------ ПРИВЕДЁННЫЙ ТЕКСТ ------
Эпоха героев, рождавшая великое искусство, приближалась к своему концу. 16–19 октября 1813 года разразилась грандиозная Битва народов под Лейпцигом, где соединённые вооружённые силы Пруссии, России, Австрии и Швеции дали бой великой армии Наполеона. Наполеон был разгромлен и отступил во Францию, и хотя война еще длилась, она приняла совсем другой характер, нежели прежде. Союзники шли на Париж, и во всех странах, воевавших против Наполеона, воцарились победные настроения.

В декабре 1813 года Бетховен и Мельцель устроили в актовом зале Венского университета два благотворительных концерта в пользу воинов, раненных в сражении при Ганау, произошедшем 30 октября. Это сражение явилось своего рода «эпилогом» битвы под Лейпцигом: австро-баварский корпус под командованием генерала Карла Филиппа фон Вреде пытался помешать Наполеону войти во Франкфурт-на-Майне и переправиться через Рейн. Хотя достичь этой цели не удалось и Наполеон всё-таки пробил себе путь во Францию, потери французов были значительными. Разумеется, убитых и раненых было много и со стороны союзников, в том числе австрийцев. Те раненые, которые были в состоянии ходить, явились на концерты, устроенные в их честь, и сидели на самых почётных местах.

Программы в обоих случаях были идентичными. Бетховен впервые вынес на суд публики Седьмую симфонию и «Битву при Виттории». Демонстрировалось также чудо техники, уже известное венцам, — механический трубач, изобретённый Мельцелем и игравший в сопровождении оркестра бравурные военные марши.

«Битва при Виттории» требовала расширенного состава оркестра. Каждой из противоборствующих сторон, англичанам и французам, был придан свой духовой оркестр и своя батарея ударных и шумовых инструментов, расположенных справа и слева от обычного оркестра. Поэтому к руководству исполнением этой музыки, рассчитанной на пространственные эффекты, пришлось привлечь трёх дирижёров. В центре находился Бетховен, на флангах — обер-капельмейстер австрийского двора Антонио Сальери и вице-капельмейстер Йозеф Вейгль. В качестве рядовых оркестрантов выступали другие музыканты с очень громкими именами: Шуппанциг, Шпор, Гуммель, Линке, Драгонетти (последний являлся уникальным виртуозом-контрабасистом). Более того, в оркестре можно было увидеть певца-тенора Джузеппе Зибони, гитариста Мауро Джулиани, пианистов Игнаца Мошелеса и Джакомо Мейербера (оба играли на ударных инструментах). Такого скопления музыкальных знаменитостей в одном месте Вена не видела очень давно. Несомненно, далеко не все участники этих концертов были в восторге от новых произведений Бетховена, особенно «Битвы», которая в относительно небольшом зале университета должна была производить оглушающее впечатление. Но, как писал сам Бетховен в благодарственном обращении к собратьям, «никто из нас не был преисполнен ничем, кроме чистого чувства любви к отечеству и горячего желания пожертвовать своими силами ради тех, кто столь многим пожертвовал ради нас».
------ ИСХОДНЫЕ МАТЕРИАЛЫ ------
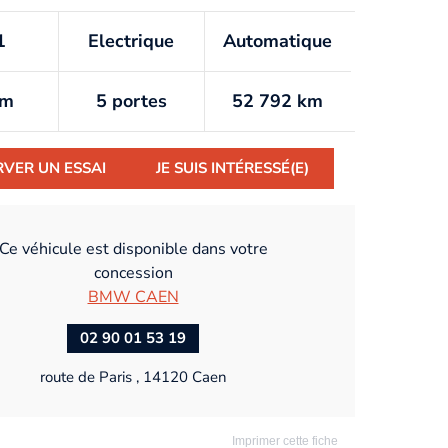
1
Electrique
Automatique
km
5 portes
52 792 km
RVER UN ESSAI
JE SUIS INTÉRESSÉ(E)
Ce véhicule est disponible dans votre
concession
BMW CAEN
02 90 01 53 19
route de Paris , 14120 Caen
Imprimer cette fiche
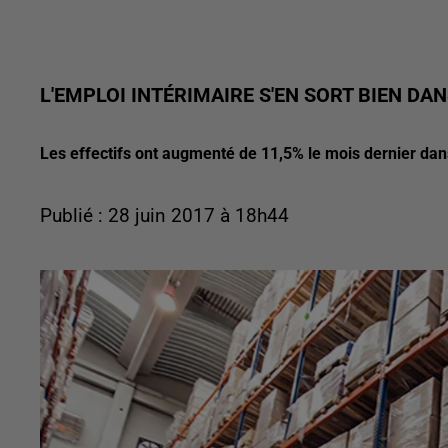
L'EMPLOI INTÉRIMAIRE S'EN SORT BIEN D
Les effectifs ont augmenté de 11,5% le mois dernier dan
Publié : 28 juin 2017 à 18h44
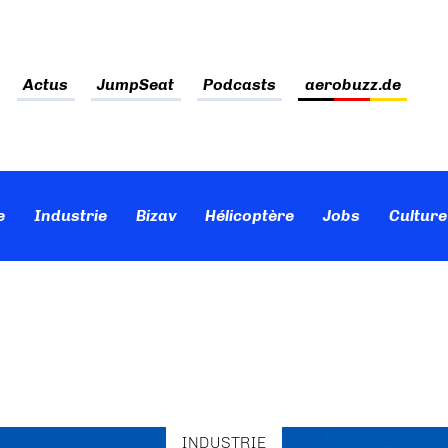
Actus
JumpSeat
Podcasts
aerobuzz.de
e
Industrie
Bizav
Hélicoptère
Jobs
Culture
INDUSTRIE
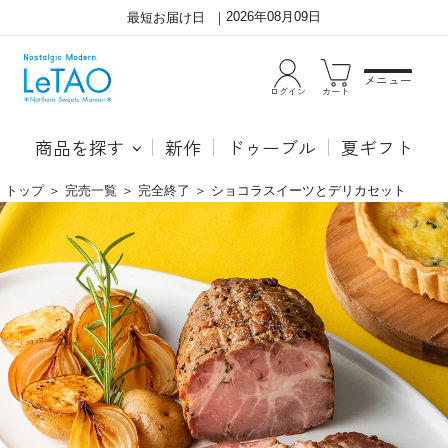
2026年08月09日
最短お届け日
メニュー
ログイン
カート
商品を探す
新作
ドゥーブル
夏ギフト
トップ
＞
完売一覧
＞
完全終了
＞
ショコラスイーツとデリカセット
シ
●カ
ョ
フェ
コ
モカ
ラ
プデ
ス
ィン
イ
グ
ー
香り
ツ
高い
と
カフ
デ
ェモ
リ
カム
カ
ース
セ
に重
ッ
ねた
ト
の
は、
バニ
ラを
使用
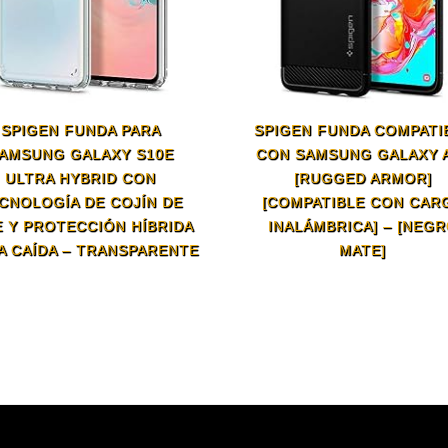
SPIGEN FUNDA PARA
SPIGEN FUNDA COMPATI
AMSUNG GALAXY S10E
CON SAMSUNG GALAXY 
ULTRA HYBRID CON
[RUGGED ARMOR]
CNOLOGÍA DE COJÍN DE
[COMPATIBLE CON CAR
E Y PROTECCIÓN HÍBRIDA
INALÁMBRICA] – [NEG
A CAÍDA – TRANSPARENTE
MATE]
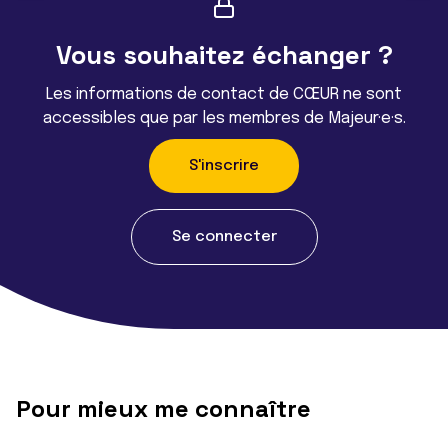
Vous souhaitez échanger ?
Les informations de contact de CŒUR ne sont
accessibles que par les membres de Majeur·e·s.
S'inscrire
Se connecter
Pour mieux me connaître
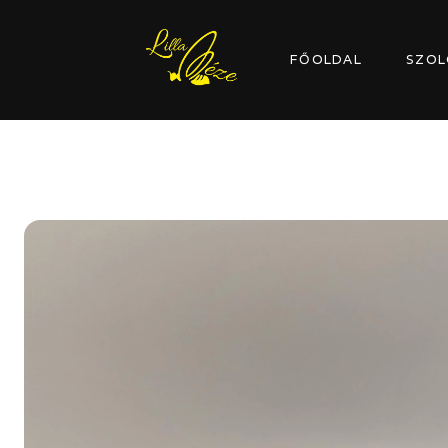
FŐOLDAL
SZOL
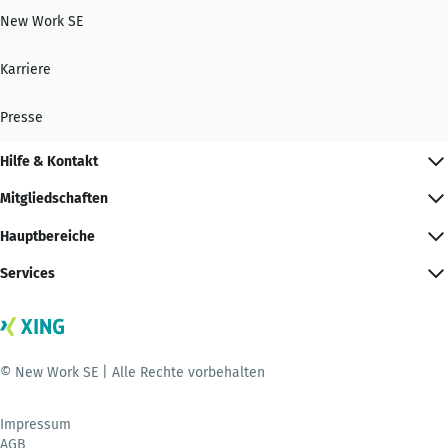
New Work SE
Karriere
Presse
Hilfe & Kontakt
Mitgliedschaften
Hauptbereiche
Services
© New Work SE | Alle Rechte vorbehalten
Impressum
AGB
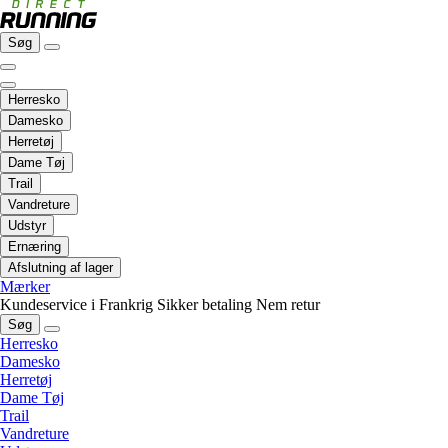
Søg
Herresko
Damesko
Herretøj
Dame Tøj
Trail
Vandreture
Udstyr
Ernæring
Afslutning af lager
Mærker
Kundeservice i Frankrig
Sikker betaling
Nem retur
Søg
Herresko
Damesko
Herretøj
Dame Tøj
Trail
Vandreture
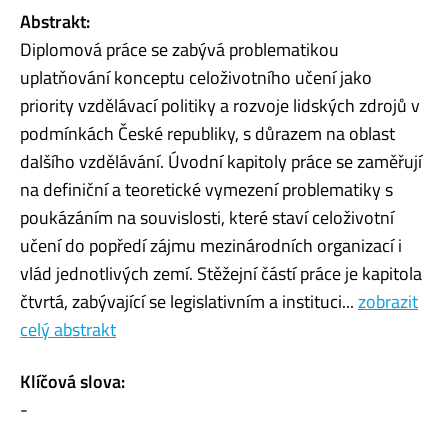
Abstrakt:
Diplomová práce se zabývá problematikou
uplatňování konceptu celoživotního učení jako
priority vzdělávací politiky a rozvoje lidských zdrojů v
podmínkách České republiky, s důrazem na oblast
dalšího vzdělávání. Úvodní kapitoly práce se zaměřují
na definiční a teoretické vymezení problematiky s
poukázáním na souvislosti, které staví celoživotní
učení do popředí zájmu mezinárodních organizací i
vlád jednotlivých zemí. Stěžejní částí práce je kapitola
čtvrtá, zabývající se legislativním a instituci...
zobrazit
celý abstrakt
Klíčová slova:
-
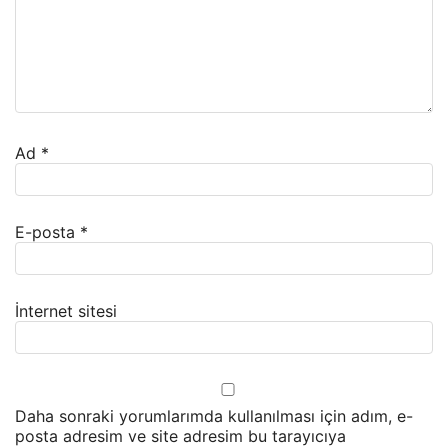
Ad
*
E-posta
*
İnternet sitesi
Daha sonraki yorumlarımda kullanılması için adım, e-
posta adresim ve site adresim bu tarayıcıya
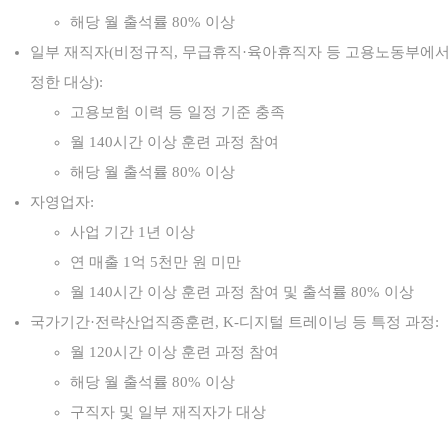
해당 월 출석률 80% 이상
일부 재직자(비정규직, 무급휴직·육아휴직자 등 고용노동부에
정한 대상):
고용보험 이력 등 일정 기준 충족
월 140시간 이상 훈련 과정 참여
해당 월 출석률 80% 이상
자영업자:
사업 기간 1년 이상
연 매출 1억 5천만 원 미만
월 140시간 이상 훈련 과정 참여 및 출석률 80% 이상
국가기간·전략산업직종훈련, K-디지털 트레이닝 등 특정 과정:
월 120시간 이상 훈련 과정 참여
해당 월 출석률 80% 이상
구직자 및 일부 재직자가 대상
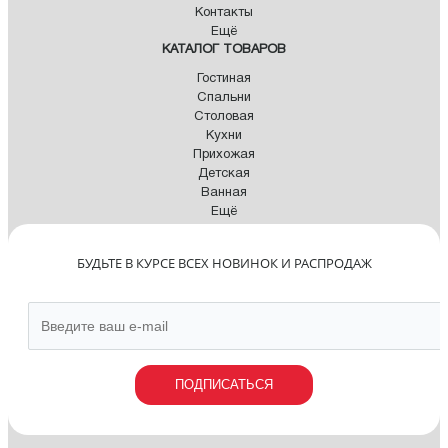
Контакты
Ещё
КАТАЛОГ ТОВАРОВ
Гостиная
Спальни
Столовая
Кухни
Прихожая
Детская
Ванная
Ещё
БУДЬТЕ В КУРСЕ ВСЕХ НОВИНОК И РАСПРОДАЖ
ПОДПИСАТЬСЯ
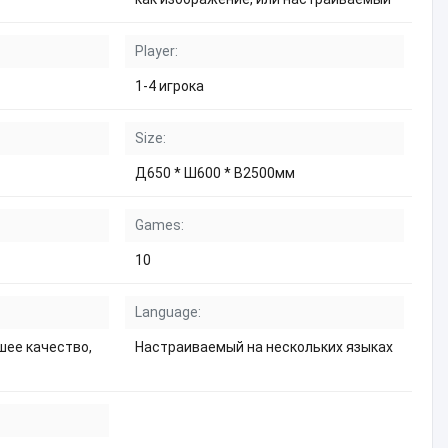
Player:
1-4 игрока
Size:
Д650 * Ш600 * В2500мм
Games:
10
Language:
шее качество,
Настраиваемый на нескольких языках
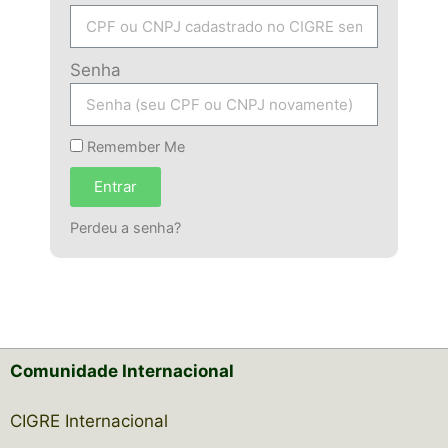
Senha
Remember Me
Entrar
Perdeu a senha?
Comunidade Internacional
CIGRE Internacional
------
- ЗАДАНИЕ К ВЫПОЛНЕНИЮ
Сократите абзац текста, начинающийся словами «В декабре 1813 года Бетховен и Мельцель», оформив его в виде списка с сохранением основных фактов.

- РЕЗУЛЬТАТ ВЫПОЛНЕНИЯ
- В декабре 1813 года Бетховен и Мельцель провели в актовом зале Венского университета два благотворительных концерта в пользу воинов, раненных в сражении при Ганау 30 октября.
- Сражение при Ганау было «эпилогом» битвы под Лейпцигом. Австро-баварский корпус генерала Карла Филиппа фон Вреде пытался помешать Наполеону войти во Франкфурт-на-Майне и переправиться через Рейн.
- Цель достигнута не была, и Наполеон пробился во Францию, однако потери французов оказались значительными.
- Много убитых и раненых было и у союзников, в том числе у австрийцев.
- Раненые, которые могли ходить, пришли на концерты и сидели на самых почётных местах.